Le règlement actuel relatif à la certification, qui fragilise un réseau d’OSBL qui a ses ramifications dans l’ensemble du Québec, est à mettre en parallèle avec un aspect saisissant de l’étude de Marco Guerrera. En effet, celui-ci attire l’attention sur le fait que dans 234 municipalités au Québec, il n’y a qu’une seule résidence pour aînés, et dans 218 autres municipalités, il n’y en a que deux. C’est dire que la disparition de petites résidences (OSBL ou autres) aurait des conséquences dramatiques sur le maintien de la population locale et l’occupation du territoire en plus de diminuer de manière alarmante la capacité des aînés de choisir leur lieu de résidence.

Le Réseau FADOQ est en grande partie à l’origine de la mise en place de mesures garantissant la sécurité des aînés résidents (ce qui passe nécessairement par une forme de certification)[1]. Mais l’approche « sécuritaire » du gouvernement est trop réductrice, et surtout, elle se met en place au détriment d’autres aspects de la qualité de vie : maintien des aînés dans leur communauté, sécurité financière).  L’État des lieux des résidences pour aînés au Québec 2015-2016 demande en effet que soient maintenus et développés « des programmes d’aide financière spécifiques aux OBNL et aux petites et moyennes résidences, notamment AccèsLogis ».

Comme nous en faisions état dans nos pages dans un précédent numéro, un Comité Carré Gris s’est mis sur pied afin de réunir des aînés préoccupés par les menaces que constituent la certification « mur à mur » sur les OSLB-H aînés.

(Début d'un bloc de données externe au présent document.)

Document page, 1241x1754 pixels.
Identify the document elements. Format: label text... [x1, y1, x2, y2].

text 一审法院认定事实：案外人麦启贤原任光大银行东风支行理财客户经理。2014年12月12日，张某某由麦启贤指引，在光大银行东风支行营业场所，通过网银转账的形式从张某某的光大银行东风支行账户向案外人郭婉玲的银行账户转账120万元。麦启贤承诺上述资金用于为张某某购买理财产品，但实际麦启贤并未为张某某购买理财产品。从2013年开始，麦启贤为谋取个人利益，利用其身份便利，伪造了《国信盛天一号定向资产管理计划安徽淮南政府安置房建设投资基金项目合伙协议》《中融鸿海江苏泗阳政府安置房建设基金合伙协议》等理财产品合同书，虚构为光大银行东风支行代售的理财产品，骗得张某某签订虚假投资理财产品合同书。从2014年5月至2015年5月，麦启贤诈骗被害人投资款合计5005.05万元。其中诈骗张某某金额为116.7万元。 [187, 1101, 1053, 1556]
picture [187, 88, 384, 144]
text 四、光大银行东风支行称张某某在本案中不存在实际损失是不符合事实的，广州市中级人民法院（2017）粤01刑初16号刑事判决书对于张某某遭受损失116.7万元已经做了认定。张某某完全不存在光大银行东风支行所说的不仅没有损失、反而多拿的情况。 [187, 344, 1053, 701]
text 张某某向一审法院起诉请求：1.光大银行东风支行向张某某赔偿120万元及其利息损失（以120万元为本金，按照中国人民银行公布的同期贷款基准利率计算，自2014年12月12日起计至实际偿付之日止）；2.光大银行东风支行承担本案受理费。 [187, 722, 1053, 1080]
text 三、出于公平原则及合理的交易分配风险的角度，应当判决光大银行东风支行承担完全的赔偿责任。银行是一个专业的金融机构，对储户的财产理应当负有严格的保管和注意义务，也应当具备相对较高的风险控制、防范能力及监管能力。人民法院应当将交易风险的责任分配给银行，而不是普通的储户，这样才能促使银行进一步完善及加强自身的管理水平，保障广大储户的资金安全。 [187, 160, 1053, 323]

Le Comité Carré Gris demande au gouvernement « de reconnaître la diversité de la population aînée, autant dans ses besoins que dans ses aspirations » et rappelle que les aînés sont « capables de faire des choix éclairés ». Le Comité Carré Gris dénonce la certification comme n’étant « rien de moins qu’une infantilisation discriminatoire et une manifestation indécente d’âgisme ! »

Nos précédents textes 

Stéphan Corriveau, « Sécurité : visa le noir, tua le blanc (air connu) », Bulletin Le Réseau, no 46, hiver 2015.

Le Comité Carré Gris, « Nous faire entendre pour nous faire respecter! »,  Bulletin Le Réseau, no 46, hiver 2015.

Les OSBL d’habitation pour aînés : des milieux de vie agréables, favorisant l’autonomie, l’entraide et un espace communautaire dynamique… menacés!, cahier thématique en supplément du Bulletin Le Réseau, no 44, été 2014.

Tous ces documents sont disponibles sur le site www.rqoh.com

[1] Dès la fin des années 1990, avec son programme Rose d’Or, ce qui s’appelait encore à l’époque la Fédération de l’âge d’or du Québec  répertoriait  les résidences en termes de sécurité et de respects des droits des aînés, mais également selon des critères de qualité des soins et des activités de loisir offertes.